§ GIVEN INSTRUCTION A:
In the shape movement records, copy the lines from the one with "orange ellipse: rotated 30 degrees clockwise" up to and including the one with "yellow L-shape: moved 11 px left, 5 px up", character for character.

§ TEXT PASSAGE:
The long-promised removal of the Carmelite convent from Auschwitz has been indefinitely postponed by a Polish Catholic cardinal, a move that Jewish leaders say will severely strain Catholic-Jewish relations.

Cardinal Franciszek Macharski, the archbishop of Krakow, announced on Vatican Radio Tuesday that the construction of a proposed inter-religious information center was now “an impossibility.”

The center was to have been built off the site of the former death camp, and was to have housed the convent as well.

Macharski attributed his decision to “a violent campaign of accusations and defamation, and offensive — not only verbal — aggression, which echoed up to Auschwitz.”

The campaign, Macharski said, was the work of “certain Western Jewish circles.”

Jewish organizations have reacted with outrage, not only at Macharski’s nullification of the agreement to move the convent, but at the wording of his statement.

Numerous Jewish organizations have publicly called for the convent’s removal, and demonstrations have been mounted at the convent itself.

Last month, seven New York Jewish activists climbed over the fence surrounding the convent, and asked to speak with the nuns. They were beaten and dragged off the grounds.

This demonstration reportedly incensed Macharski. Sources in Europe say that Macharski called the demonstration “violent and intolerable” in a meeting with local priests.


Rabbi Avraham Weiss, who led the demonstration at Auschwitz, called Thursday for Jewish leaders to “freeze dialogue” with the Vatican until the convent is moved.

Weiss, who released his statement from Israel where he is visiting, also said the Polish government should bear responsibility for the convent, and suggested a travel boycott of Poland by Israel and world Jewish organizations if the situation does not change.

Rabbi Marc Tanenbaum, who has been deeply involved with the convent issue, is taking a more conciliatory approach.

He said that Polish leaders had told him in the past few weeks that Macharski’s commitment to built the convent and the center by 1990 “was firm.”

But, Tanenbaum said, the recent demonstrations have caused a backlash in Poland and “touched off a furious reaction among Polish Catholics, who now support, even insist, that the Carmelite convent not be moved.”

Tanenbaum said that he was told by Macharski’s personal secretary, Stanislav Musial, that the statement “does not represent a rupture between the Polish Catholic church and the Jewish people.”

Tanenbaum described it as “a temporary interruption, but not a break in the relationship.”

He said that Macharski wants to make the point that it is impossible to make plans to move forward as long as the “attacks on the convent nuns” continue.

Kalman Sultanik, vice president of the World Jewish Congress, said “Cardinal Macharski’s remarks are brutal and violent and constitute a tragic blow to those of us in the Jewish and Catholic world who have worked for so long to foster mutual understanding and respect.”

Abraham Foxman, national director of the Anti-Defamation League of B’nai B’rith, characterized Macharski’s language as “hateful exaggerated rhetoric that is not the language of love and compassion that one would expect to hear from a cardinal.”

Macharski is one of four Catholic prelates who negotiated in Geneva with a Jewish delegation the agreement to relocate the convent, first in July 1986 and then in 1987. The representatives agreed on the convent’s removal by Feb. 22 of this year and the building of the new convent and interreligious center.

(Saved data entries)
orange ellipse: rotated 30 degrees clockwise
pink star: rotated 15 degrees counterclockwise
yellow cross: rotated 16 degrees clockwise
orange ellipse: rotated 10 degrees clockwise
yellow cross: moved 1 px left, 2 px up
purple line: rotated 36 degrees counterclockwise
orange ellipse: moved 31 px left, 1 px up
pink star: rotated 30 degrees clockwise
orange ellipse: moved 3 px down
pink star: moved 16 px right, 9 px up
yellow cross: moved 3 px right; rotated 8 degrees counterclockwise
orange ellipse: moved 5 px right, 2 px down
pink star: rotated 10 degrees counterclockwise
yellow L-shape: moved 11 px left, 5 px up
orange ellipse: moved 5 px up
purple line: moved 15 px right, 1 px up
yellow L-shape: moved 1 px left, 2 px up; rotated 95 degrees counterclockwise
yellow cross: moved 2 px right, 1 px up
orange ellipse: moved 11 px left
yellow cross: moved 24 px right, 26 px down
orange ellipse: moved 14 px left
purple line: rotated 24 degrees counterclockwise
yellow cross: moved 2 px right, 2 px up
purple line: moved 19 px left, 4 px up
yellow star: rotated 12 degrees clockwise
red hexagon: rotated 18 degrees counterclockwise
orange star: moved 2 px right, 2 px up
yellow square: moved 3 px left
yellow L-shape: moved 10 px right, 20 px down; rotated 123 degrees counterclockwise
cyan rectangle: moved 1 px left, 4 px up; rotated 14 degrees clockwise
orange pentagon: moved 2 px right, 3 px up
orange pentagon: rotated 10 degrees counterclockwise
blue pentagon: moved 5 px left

==

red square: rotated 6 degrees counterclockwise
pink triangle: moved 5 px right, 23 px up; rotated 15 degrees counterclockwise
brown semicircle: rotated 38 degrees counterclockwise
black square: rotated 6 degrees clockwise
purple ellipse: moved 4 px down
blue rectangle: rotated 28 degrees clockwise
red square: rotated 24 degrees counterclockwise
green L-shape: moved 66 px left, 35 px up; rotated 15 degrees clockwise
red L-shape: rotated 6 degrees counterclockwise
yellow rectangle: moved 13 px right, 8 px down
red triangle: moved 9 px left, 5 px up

§ GIVEN INSTRUCTION B:
Go on writing the news article about the dispute over the Carmelite convent at Auschwitz, starting right after its last sentence.

§ EXPECTED ANSWER A:
orange ellipse: rotated 30 degrees clockwise
pink star: rotated 15 degrees counterclockwise
yellow cross: rotated 16 degrees clockwise
orange ellipse: rotated 10 degrees clockwise
yellow cross: moved 1 px left, 2 px up
purple line: rotated 36 degrees counterclockwise
orange ellipse: moved 31 px left, 1 px up
pink star: rotated 30 degrees clockwise
orange ellipse: moved 3 px down
pink star: moved 16 px right, 9 px up
yellow cross: moved 3 px right; rotated 8 degrees counterclockwise
orange ellipse: moved 5 px right, 2 px down
pink star: rotated 10 degrees counterclockwise
yellow L-shape: moved 11 px left, 5 px up

§ EXPECTED ANSWER B:
In his Tuesday statement, Macharski said he was suspending action on building the center “because of lack of respect for the nuns and for their human and Christian dignity, the peace to which they are entitled was disturbed. Christian conventions, the symbols of faith and of piety, were not respected.”

He added that Polish Jews were the only ones who had protested against the demonstrators’ “intrusion into the convent and successive attempts to take it over.”

Macharski concluded that in an atmosphere of “aggression and disquiet,” Jews and Catholic could not cooperate toward “the building of a place dedicated to reciprocal respect.”

The archbishop’s statement came at a time when there were indications from other church leaders and Polish officials that action on the movement of the convent could be forthcoming.

Israeli officials said last week that the Polish deputy foreign minister had indicated to Israelis that his government would intervene in the matter.


Earlier this month, one of the Catholic representatives who signed the agreement along with Macharski also said that progress would be forthcoming.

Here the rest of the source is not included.